Document extract >>
::::::::

Madrid have responded the best way they know how, by signing new players. Yet the unveiling of Ajax striker Klaas-Jan Huntelaar last Thursday has further angered supporters.

Huntelaar is the sixth Dutch player on Madrid's squad, the others being Van Nistelrooy, Robben, Wesley Sneijder, Rafael van der Vaart and Royston Drenthe.

Madrid spent 27 million (23.5million) on Huntelaar and, on the day he was revealed to the media in his team shirt, the club's youth director quit.

Hours after Jose "Michel" Gonzalez resigned, a group of Madrid fans shouted "Mas cantera, menos de fuera!" – or "More from the youth team, less from outside!" – suggesting that Calderon was effectively ignoring the club's youth system.

If Madrid are seeking the blueprint for a quick turnaround, they need only look to their Catalan rivals. Six months ago, Barcelona were in the same sort of mess Madrid are in now and finished a distant 18 points in the Spanish title race.

The Catalan club found the solution to its own crisis was already inside the club – reserve team coach Pep Guardiola – and the former Barcelona midfielder inspired a run of 11 wins in a row to take a firm hold on the league leadership and become one of the first teams into the last 16 of the Champions League.

::::::::

Information given >>

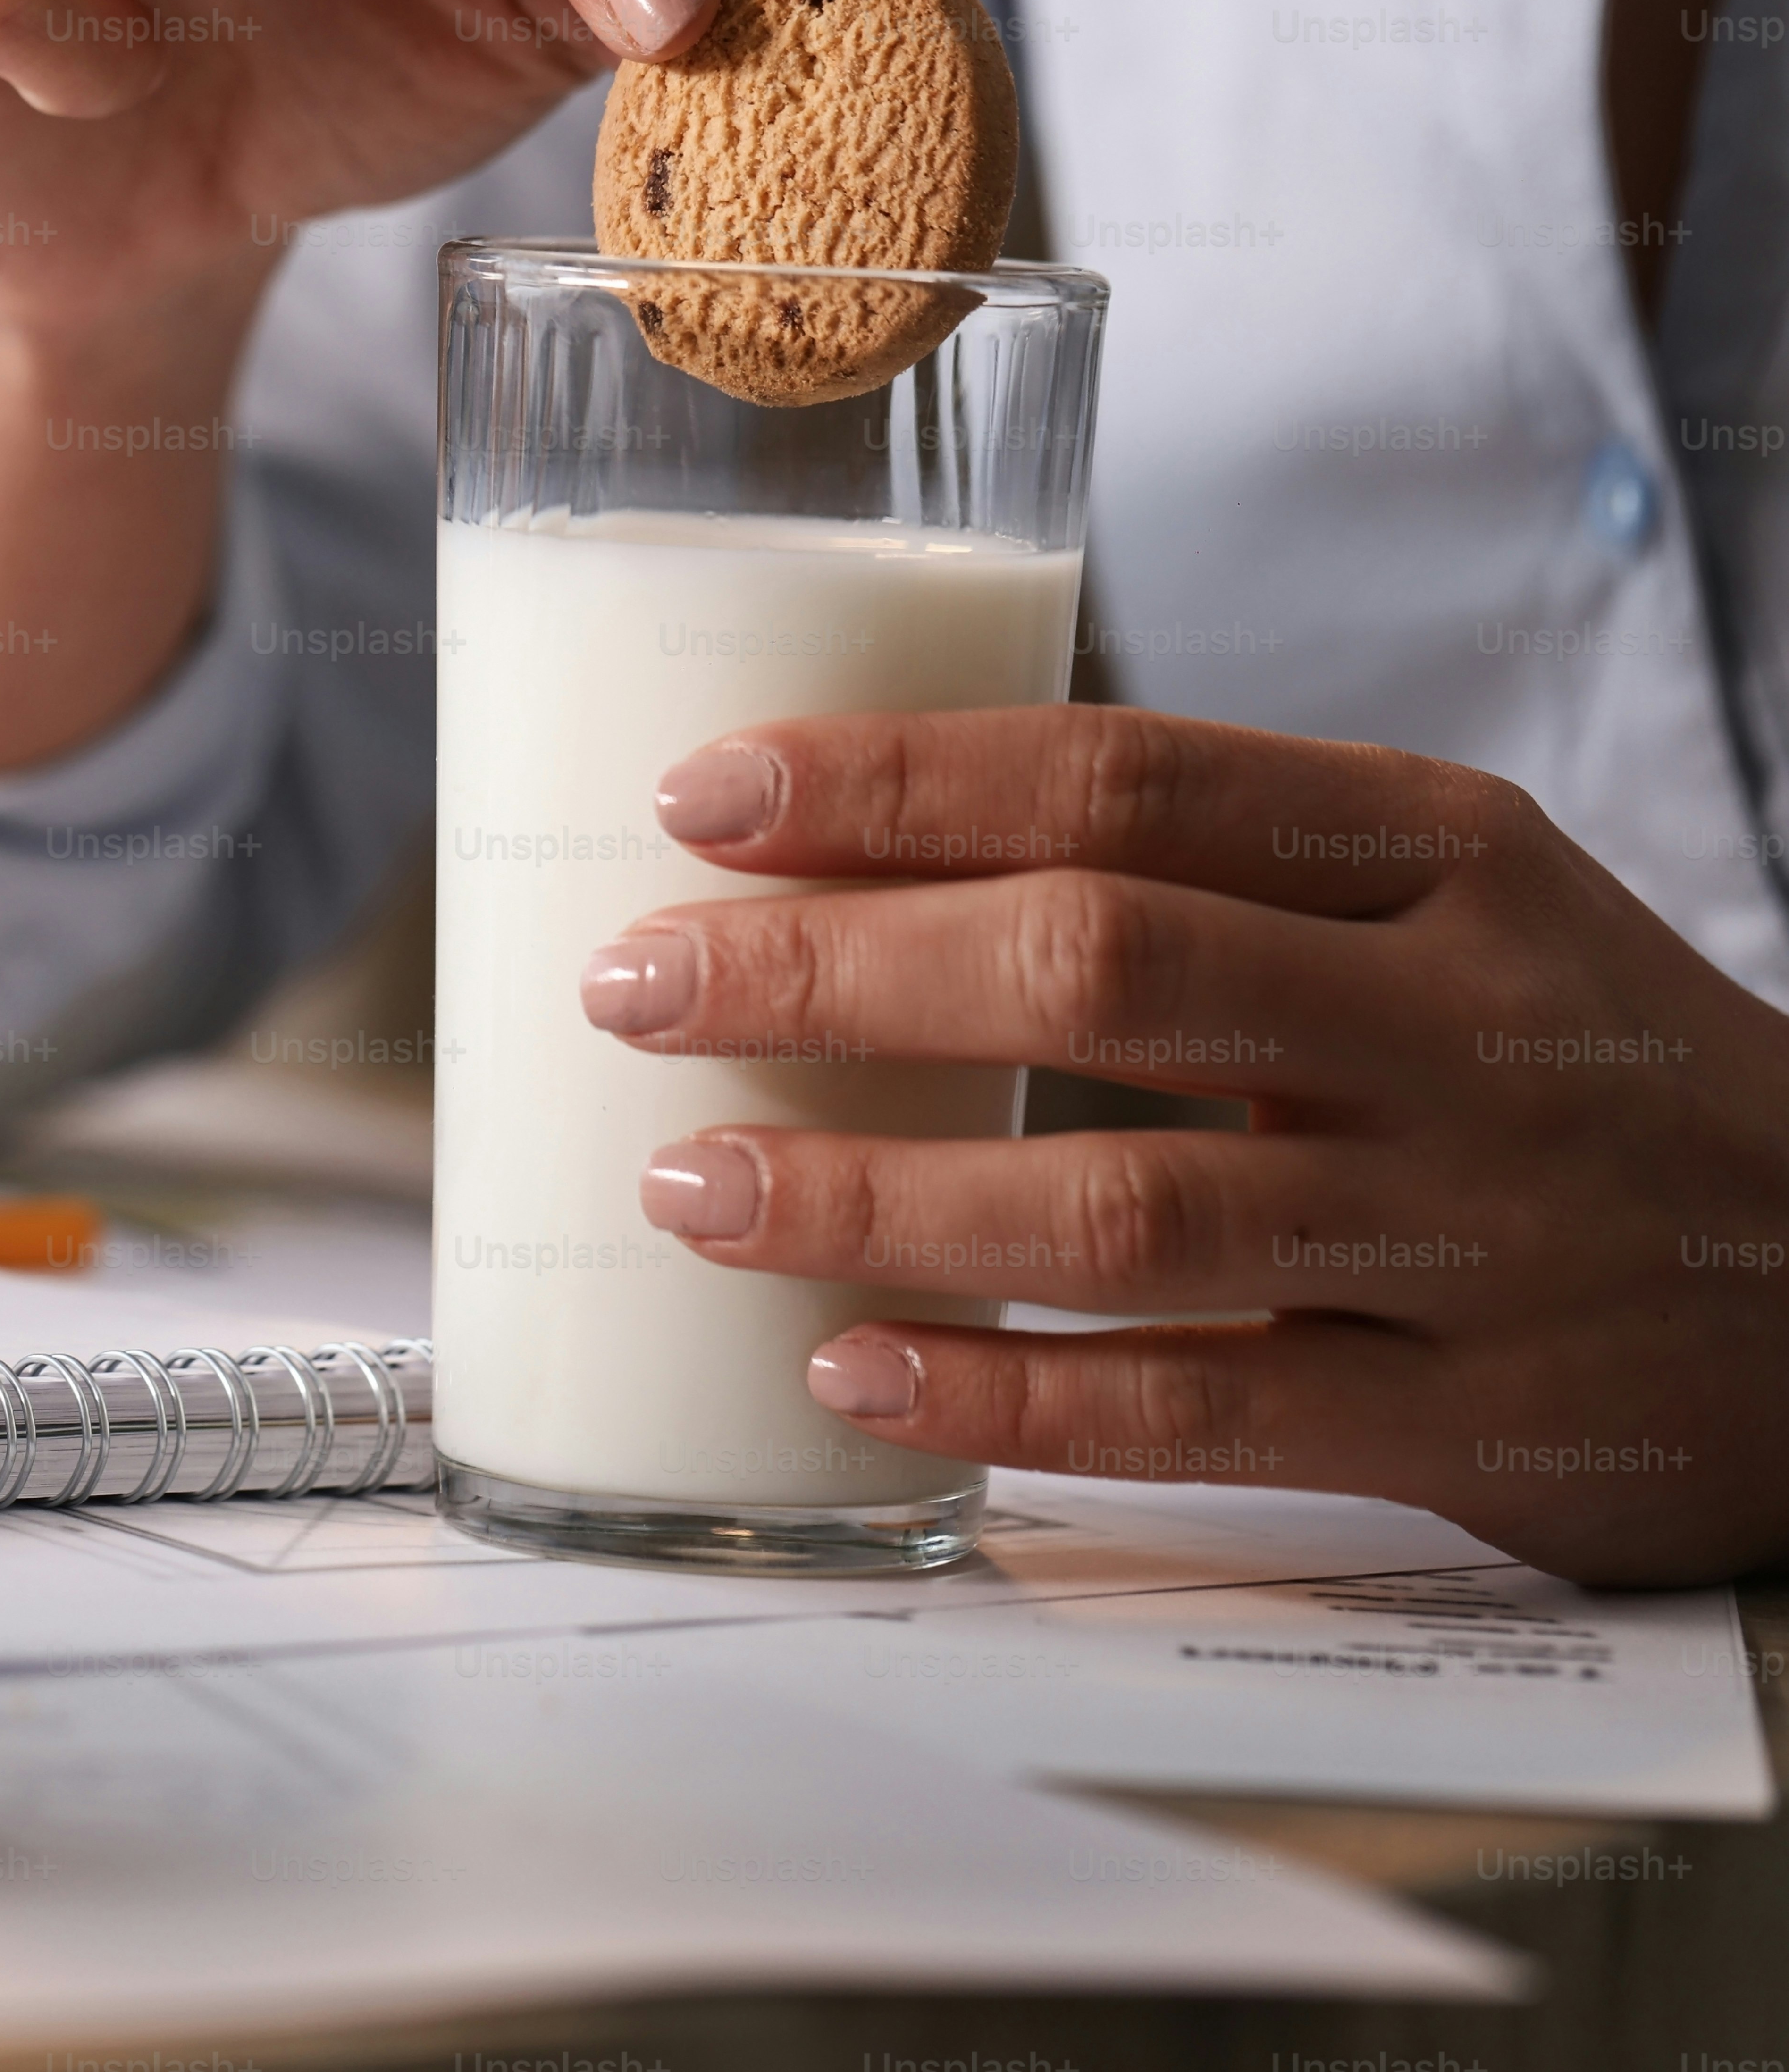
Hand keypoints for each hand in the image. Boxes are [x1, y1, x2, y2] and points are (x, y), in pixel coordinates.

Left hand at [581, 704, 1788, 1585]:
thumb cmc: (1569, 1065)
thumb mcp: (1441, 907)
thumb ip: (1202, 875)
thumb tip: (855, 863)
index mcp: (1442, 857)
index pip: (1128, 778)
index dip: (899, 784)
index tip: (703, 799)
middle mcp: (1459, 1029)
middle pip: (1098, 966)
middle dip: (833, 973)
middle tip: (638, 984)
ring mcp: (1474, 1237)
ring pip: (1124, 1208)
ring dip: (877, 1196)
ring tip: (690, 1188)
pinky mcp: (1475, 1428)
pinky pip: (1198, 1414)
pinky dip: (1005, 1395)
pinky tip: (851, 1367)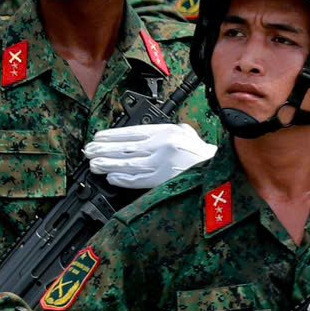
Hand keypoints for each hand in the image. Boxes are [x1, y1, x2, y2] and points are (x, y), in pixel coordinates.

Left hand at [85, 120, 214, 189]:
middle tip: (88, 151)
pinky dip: (124, 179)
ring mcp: (161, 163)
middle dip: (104, 150)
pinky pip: (139, 179)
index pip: (131, 132)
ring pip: (128, 163)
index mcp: (165, 132)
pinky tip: (112, 177)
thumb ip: (168, 130)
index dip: (111, 136)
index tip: (97, 138)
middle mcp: (160, 146)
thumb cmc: (204, 153)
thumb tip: (153, 132)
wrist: (220, 171)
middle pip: (125, 147)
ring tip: (94, 165)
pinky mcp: (164, 179)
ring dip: (108, 164)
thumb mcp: (187, 133)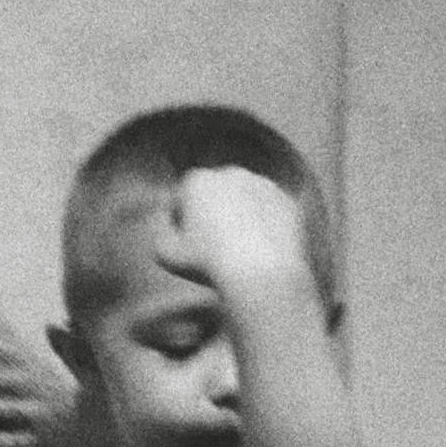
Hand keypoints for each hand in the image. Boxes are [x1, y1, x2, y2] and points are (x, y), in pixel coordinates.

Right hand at [156, 167, 310, 301]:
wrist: (260, 273)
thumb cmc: (209, 264)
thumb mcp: (166, 253)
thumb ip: (159, 232)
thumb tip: (165, 222)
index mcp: (198, 181)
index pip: (182, 196)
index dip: (181, 221)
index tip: (186, 243)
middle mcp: (231, 173)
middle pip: (215, 193)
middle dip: (212, 212)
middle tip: (213, 246)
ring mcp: (263, 184)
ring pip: (244, 199)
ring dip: (240, 216)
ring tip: (238, 250)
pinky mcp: (287, 200)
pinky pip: (270, 211)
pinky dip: (265, 225)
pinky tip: (260, 249)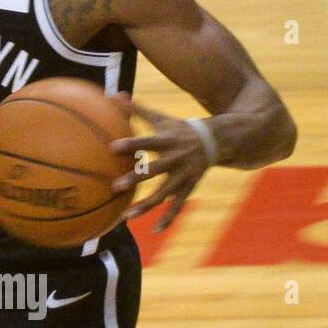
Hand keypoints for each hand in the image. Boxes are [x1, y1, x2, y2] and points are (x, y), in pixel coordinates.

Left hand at [109, 93, 212, 231]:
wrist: (214, 141)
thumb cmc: (179, 129)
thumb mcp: (162, 118)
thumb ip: (138, 110)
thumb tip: (115, 95)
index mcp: (167, 141)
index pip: (147, 142)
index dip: (131, 145)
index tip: (113, 148)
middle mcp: (176, 159)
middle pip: (155, 170)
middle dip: (136, 178)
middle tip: (116, 186)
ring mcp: (183, 176)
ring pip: (163, 194)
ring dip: (146, 206)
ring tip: (126, 216)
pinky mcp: (189, 188)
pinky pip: (177, 206)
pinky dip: (167, 219)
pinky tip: (154, 231)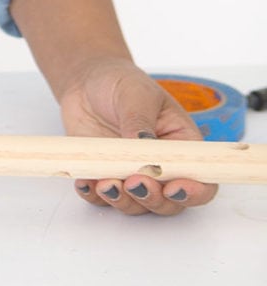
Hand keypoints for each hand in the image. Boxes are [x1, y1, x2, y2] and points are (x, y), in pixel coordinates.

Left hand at [60, 58, 217, 215]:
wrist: (86, 81)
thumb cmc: (121, 83)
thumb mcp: (136, 94)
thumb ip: (140, 121)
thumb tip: (143, 145)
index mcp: (180, 146)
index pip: (200, 179)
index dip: (193, 191)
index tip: (174, 188)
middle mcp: (160, 167)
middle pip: (169, 201)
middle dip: (153, 198)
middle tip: (135, 183)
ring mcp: (130, 173)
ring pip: (136, 204)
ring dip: (124, 201)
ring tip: (107, 184)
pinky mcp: (103, 174)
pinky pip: (101, 197)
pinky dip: (94, 195)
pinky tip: (86, 184)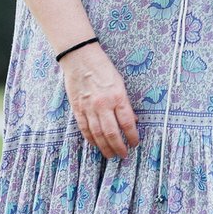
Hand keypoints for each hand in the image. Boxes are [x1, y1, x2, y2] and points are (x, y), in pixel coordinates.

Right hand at [60, 42, 139, 157]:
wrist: (80, 58)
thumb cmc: (103, 68)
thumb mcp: (120, 83)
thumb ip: (125, 103)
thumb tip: (133, 121)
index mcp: (117, 97)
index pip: (127, 123)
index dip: (132, 136)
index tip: (135, 143)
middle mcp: (103, 104)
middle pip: (112, 133)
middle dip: (119, 147)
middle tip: (123, 155)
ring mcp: (89, 108)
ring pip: (98, 134)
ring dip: (105, 147)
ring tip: (110, 155)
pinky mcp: (77, 108)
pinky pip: (84, 128)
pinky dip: (91, 139)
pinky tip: (96, 145)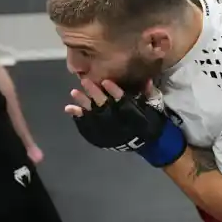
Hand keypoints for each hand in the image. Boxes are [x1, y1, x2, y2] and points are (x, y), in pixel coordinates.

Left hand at [67, 79, 185, 166]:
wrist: (149, 141)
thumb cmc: (149, 119)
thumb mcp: (152, 104)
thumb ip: (147, 92)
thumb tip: (146, 80)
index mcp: (130, 110)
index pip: (121, 99)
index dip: (114, 91)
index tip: (106, 81)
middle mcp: (116, 118)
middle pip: (103, 104)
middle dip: (94, 93)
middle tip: (85, 81)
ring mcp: (106, 126)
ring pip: (93, 112)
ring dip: (83, 102)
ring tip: (74, 92)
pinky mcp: (101, 132)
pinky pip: (87, 124)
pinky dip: (78, 116)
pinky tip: (69, 108)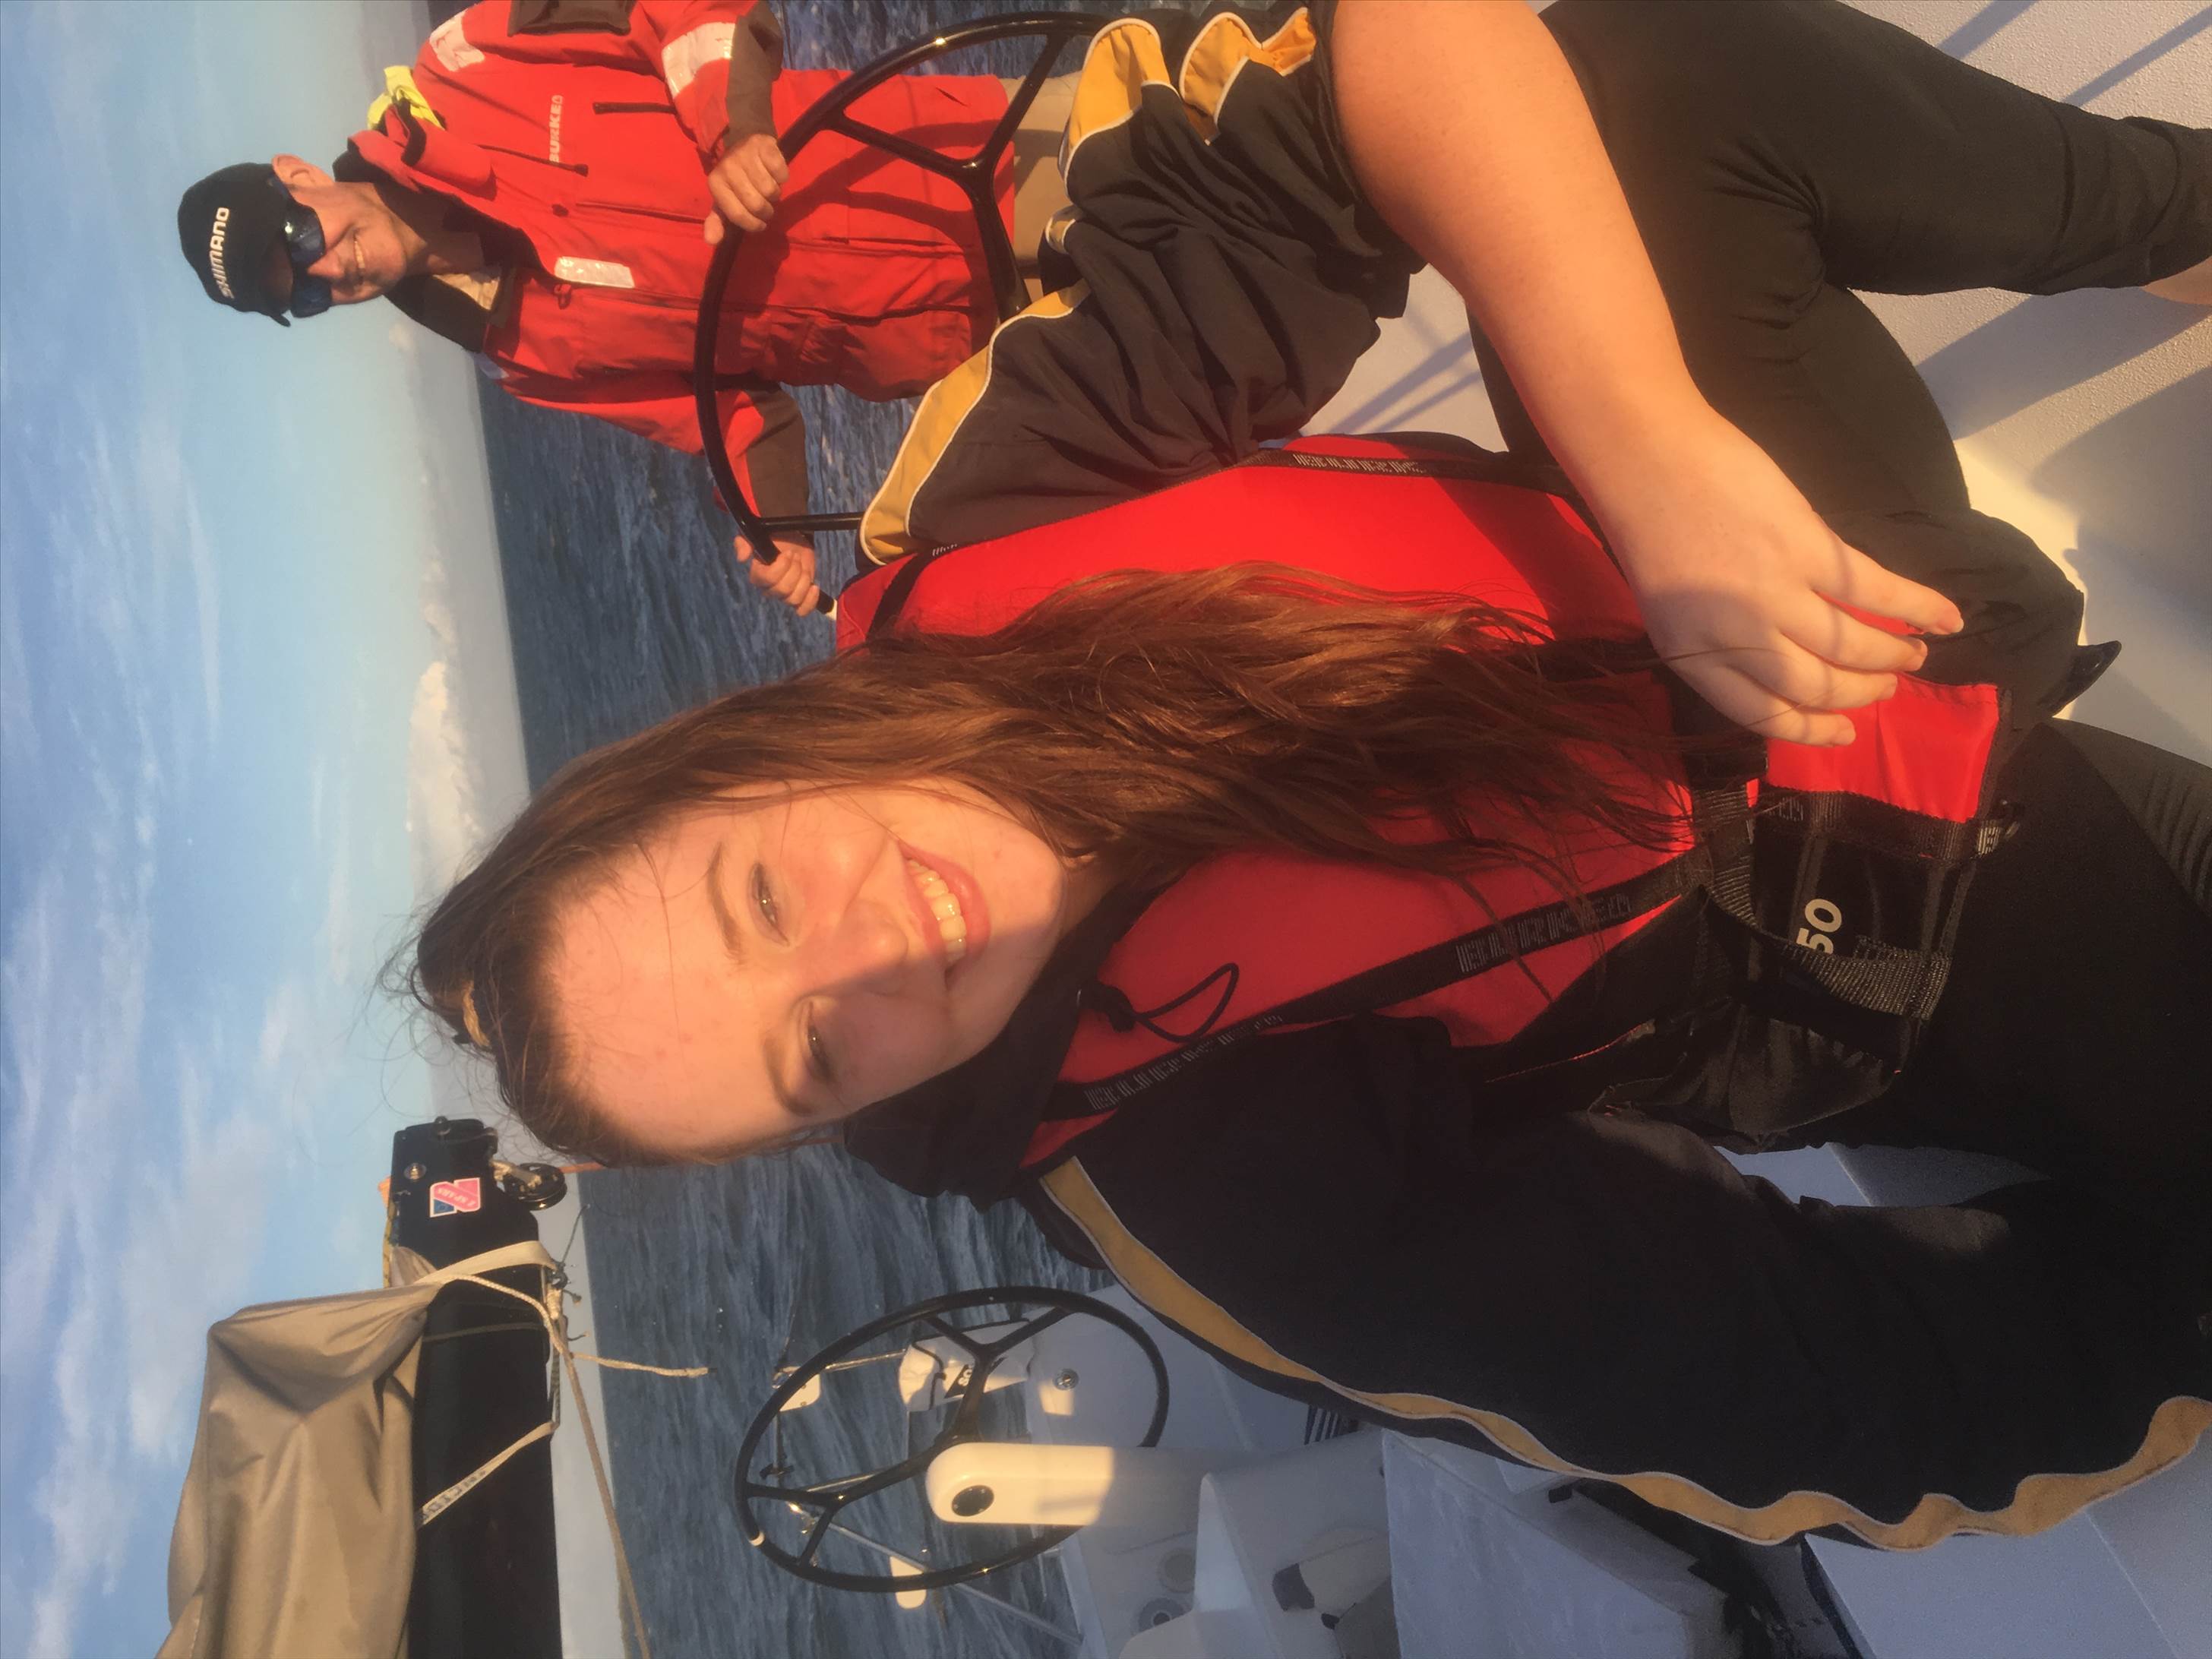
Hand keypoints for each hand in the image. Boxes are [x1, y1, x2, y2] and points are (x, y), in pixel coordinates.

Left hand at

::::::::

Task goal >>
Please write out the passage of the Madrid football article above from "Huntelaar is the" up to and including "and Royston Drenthe.", word for word.

Reply to the task >>
Huntelaar is the sixth Dutch player on Madrid's squad, the others being Van Nistelrooy, Robben, Wesley Sneijder, Rafael van der Vaart and Royston Drenthe.